+++ Stored data

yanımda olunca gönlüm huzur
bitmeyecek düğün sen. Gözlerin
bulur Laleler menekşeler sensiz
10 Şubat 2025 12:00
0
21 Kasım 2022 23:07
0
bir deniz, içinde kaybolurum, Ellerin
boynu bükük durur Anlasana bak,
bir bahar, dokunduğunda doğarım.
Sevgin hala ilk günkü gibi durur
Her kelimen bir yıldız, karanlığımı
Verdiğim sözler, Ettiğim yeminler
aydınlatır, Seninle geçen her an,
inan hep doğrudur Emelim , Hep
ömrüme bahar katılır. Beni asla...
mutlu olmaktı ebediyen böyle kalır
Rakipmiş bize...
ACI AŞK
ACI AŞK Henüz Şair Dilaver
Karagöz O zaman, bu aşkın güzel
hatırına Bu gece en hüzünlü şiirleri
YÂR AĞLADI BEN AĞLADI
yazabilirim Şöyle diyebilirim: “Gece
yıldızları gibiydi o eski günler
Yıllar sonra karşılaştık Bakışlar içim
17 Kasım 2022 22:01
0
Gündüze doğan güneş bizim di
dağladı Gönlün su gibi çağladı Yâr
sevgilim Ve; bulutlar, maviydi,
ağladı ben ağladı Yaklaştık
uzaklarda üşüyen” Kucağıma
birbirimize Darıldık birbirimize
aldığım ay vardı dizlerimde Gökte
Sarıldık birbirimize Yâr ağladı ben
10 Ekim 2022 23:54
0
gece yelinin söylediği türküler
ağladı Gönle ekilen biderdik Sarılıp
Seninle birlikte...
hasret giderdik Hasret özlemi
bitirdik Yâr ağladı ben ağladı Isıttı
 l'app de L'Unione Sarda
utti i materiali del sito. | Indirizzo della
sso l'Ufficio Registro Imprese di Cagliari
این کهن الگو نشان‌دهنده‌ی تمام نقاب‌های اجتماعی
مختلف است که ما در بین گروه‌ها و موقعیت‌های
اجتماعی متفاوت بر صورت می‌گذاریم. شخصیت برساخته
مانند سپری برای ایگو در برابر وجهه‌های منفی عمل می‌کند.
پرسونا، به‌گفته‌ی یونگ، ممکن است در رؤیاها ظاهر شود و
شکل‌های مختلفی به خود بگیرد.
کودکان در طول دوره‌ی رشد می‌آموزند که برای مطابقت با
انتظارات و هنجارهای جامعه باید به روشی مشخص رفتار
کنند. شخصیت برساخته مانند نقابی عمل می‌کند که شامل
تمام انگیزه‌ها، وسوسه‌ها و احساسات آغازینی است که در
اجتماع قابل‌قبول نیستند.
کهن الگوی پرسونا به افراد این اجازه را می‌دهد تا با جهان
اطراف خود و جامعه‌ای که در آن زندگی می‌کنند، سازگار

++++++

Work to be completed -> For this exercise, copy word for word the line that contains "اجتماع قابل‌قبول نیستند." and every line after it, ending with the last line of the entries above.

Reply to the task ->
اجتماع قابل‌قبول نیستند.
کهن الگوی پرسونا به افراد این اجازه را می‌دهد تا با جهان
اطراف خود و جامعه‌ای که در آن زندگی می‌کنند، سازگار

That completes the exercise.